Minggu, 25 Agustus 2024

6 Jam di Jalur Gaza, Sejenak Menyapa Penghuni Penjara Terbesar di Dunia

 

6 Jam di Jalur Gaza, Sejenak Menyapa Penghuni Penjara Terbesar di Dunia 

Oleh Dra Yoyoh Yusroh

(Anggota Komisi VIII DPR RI)

6 Jam di Jalur Gaza, Sejenak Menyapa Penghuni Penjara Terbesar di Dunia
6 Jam di Jalur Gaza, Sejenak Menyapa Penghuni Penjara Terbesar di Dunia 


(Hal-48) Saat pertama kali mendengar bahwa komisi I DPR akan berangkat menuju Gaza, Palestina, saya langsung mengajukan diri untuk ikut. Yang berangkat saat itu ada 20 orang, termasuk ketua DPR. Marzuki Alie, dan DR Hidayat Nur Wahid. Waktu itu hanya komisi I saja yang rencana akan berangkat, tapi kemudian saya mengajukan diri untuk ikut berangkat ke (Hal-49) sana. Meskipun saya bukan dari komisi I, akan sangat relevan kalau saya ikut karena saya berada di komisi VIII yang mengurusi anak, perempuan dan pengungsi. Alhamdulillah, akhirnya saya bisa ikut. Rombongan tersebut akan menyerahkan bantuan sejumlah $20 juta untuk mendirikan rumah sakit di Gaza.

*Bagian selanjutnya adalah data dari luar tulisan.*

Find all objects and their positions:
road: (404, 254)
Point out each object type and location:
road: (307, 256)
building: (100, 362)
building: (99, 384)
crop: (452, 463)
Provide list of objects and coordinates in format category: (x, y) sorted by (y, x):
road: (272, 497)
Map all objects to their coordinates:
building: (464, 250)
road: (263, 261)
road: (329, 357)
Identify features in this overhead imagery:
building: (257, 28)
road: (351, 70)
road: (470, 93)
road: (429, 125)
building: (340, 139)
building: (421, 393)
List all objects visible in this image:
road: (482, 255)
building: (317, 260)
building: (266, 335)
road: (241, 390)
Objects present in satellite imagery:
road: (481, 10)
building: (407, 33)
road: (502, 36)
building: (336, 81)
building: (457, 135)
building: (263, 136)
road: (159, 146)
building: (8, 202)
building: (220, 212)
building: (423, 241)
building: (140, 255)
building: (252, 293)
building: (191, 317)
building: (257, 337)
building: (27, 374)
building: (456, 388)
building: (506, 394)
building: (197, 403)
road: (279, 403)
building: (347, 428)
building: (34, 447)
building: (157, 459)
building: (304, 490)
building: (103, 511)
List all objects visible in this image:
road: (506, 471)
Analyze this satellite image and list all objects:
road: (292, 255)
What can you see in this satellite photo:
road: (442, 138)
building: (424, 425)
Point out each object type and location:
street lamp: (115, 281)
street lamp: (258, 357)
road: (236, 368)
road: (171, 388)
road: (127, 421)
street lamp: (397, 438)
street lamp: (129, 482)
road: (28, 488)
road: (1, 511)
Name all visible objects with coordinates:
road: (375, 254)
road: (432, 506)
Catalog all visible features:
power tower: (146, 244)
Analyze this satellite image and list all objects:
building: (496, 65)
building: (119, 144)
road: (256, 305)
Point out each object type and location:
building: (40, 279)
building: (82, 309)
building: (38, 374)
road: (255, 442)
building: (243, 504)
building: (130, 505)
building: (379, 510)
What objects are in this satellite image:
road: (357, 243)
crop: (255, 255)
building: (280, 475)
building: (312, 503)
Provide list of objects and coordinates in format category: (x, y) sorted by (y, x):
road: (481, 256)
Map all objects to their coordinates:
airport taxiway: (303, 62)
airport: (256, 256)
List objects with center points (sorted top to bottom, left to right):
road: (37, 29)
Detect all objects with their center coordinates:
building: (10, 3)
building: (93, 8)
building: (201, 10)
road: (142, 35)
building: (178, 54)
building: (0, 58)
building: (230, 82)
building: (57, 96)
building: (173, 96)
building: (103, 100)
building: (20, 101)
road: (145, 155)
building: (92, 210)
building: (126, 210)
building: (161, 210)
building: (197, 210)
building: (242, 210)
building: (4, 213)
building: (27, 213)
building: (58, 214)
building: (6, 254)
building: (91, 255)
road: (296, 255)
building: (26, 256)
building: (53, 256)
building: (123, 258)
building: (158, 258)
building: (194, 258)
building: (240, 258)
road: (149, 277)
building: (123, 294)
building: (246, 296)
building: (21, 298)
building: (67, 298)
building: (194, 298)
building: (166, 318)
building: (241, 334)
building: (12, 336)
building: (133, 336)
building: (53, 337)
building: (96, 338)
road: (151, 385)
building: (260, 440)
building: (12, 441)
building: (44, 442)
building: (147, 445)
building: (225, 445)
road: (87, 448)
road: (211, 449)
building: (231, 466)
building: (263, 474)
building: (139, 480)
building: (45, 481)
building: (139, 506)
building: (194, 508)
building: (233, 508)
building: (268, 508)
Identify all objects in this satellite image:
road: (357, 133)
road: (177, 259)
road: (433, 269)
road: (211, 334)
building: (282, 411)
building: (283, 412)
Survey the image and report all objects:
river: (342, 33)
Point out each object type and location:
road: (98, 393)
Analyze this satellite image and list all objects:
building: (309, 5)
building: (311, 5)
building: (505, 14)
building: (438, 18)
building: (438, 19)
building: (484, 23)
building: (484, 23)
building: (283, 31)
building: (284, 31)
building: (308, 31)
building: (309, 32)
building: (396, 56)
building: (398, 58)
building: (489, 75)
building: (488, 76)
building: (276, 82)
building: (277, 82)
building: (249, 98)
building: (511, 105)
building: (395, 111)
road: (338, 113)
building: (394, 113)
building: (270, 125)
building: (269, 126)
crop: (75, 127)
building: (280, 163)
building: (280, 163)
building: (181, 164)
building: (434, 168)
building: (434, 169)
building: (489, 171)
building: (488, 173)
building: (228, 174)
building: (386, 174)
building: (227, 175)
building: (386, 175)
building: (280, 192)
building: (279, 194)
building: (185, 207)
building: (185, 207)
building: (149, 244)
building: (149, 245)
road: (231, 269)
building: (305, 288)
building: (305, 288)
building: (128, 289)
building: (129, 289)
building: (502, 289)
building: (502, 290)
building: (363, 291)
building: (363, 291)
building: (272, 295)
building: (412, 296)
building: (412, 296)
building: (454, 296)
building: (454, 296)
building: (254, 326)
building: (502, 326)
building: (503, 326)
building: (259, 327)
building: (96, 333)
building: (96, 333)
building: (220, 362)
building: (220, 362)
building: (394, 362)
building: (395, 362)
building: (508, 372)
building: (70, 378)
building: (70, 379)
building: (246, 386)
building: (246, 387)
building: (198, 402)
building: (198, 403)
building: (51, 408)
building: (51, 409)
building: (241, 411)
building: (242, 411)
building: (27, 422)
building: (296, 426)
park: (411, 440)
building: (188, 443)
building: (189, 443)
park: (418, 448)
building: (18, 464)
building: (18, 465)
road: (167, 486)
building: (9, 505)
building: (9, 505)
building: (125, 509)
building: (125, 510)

Terus terang, ada sedikit rasa takut, karena sebelumnya ada kejadian kapal Mavi Marmara yang diserang Israel waktu mau membawa bantuan ke Gaza. Beberapa relawan harus kehilangan nyawa. Saya sudah memperhitungkan segala sesuatunya, termasuk jika harus kehilangan nyawa. Karenanya, saya sudah minta izin kepada suami dan anak-anak. Jika terjadi sesuatu pada saya, Insya Allah mereka akan merelakannya. Saya pikir jika gugur syahid di sana, semoga bisa merahmati 70 anggota keluarga.

Senin (28/6), pukul 10.55 waktu setempat, kami tiba di perbatasan Rafah, Mesir. Ada sedikit perasaan was-was, karena meskipun kami dikawal oleh Polisi Mesir, bisa saja ada perubahan sikap yang akhirnya membuat izin kami untuk memasuki Gaza dibatalkan.

Sepanjang jalan saya berdoa, semoga Allah memudahkan langkah kami menuju ke sana. Alhamdulillah, saya sangat bersyukur sekali, walaupun hanya diberi kesempatan delapan jam di sana, tapi itu sangat berarti. Jantung saya berdebar cepat dibarengi rasa syukur. Akhirnya, kaki ini bisa menginjak bumi jihad setelah beberapa kali mencoba masuk Gaza, beberapa waktu yang lalu.

Setelah melewati Gerbang Rafah kami melewati zona kosong beberapa kilometer hingga sampai di pos Gaza. Di sana kami dijemput oleh tentara dan  anggota parlemen Hamas. Yang membut saya terharu adalah cara penyambutan mereka, warga palestina, kepada kami. Bayangkan, negeri mereka porak poranda akibat kekejian Israel, tapi mereka masih menjalankan protokoler bagaimana menyambut tamu. 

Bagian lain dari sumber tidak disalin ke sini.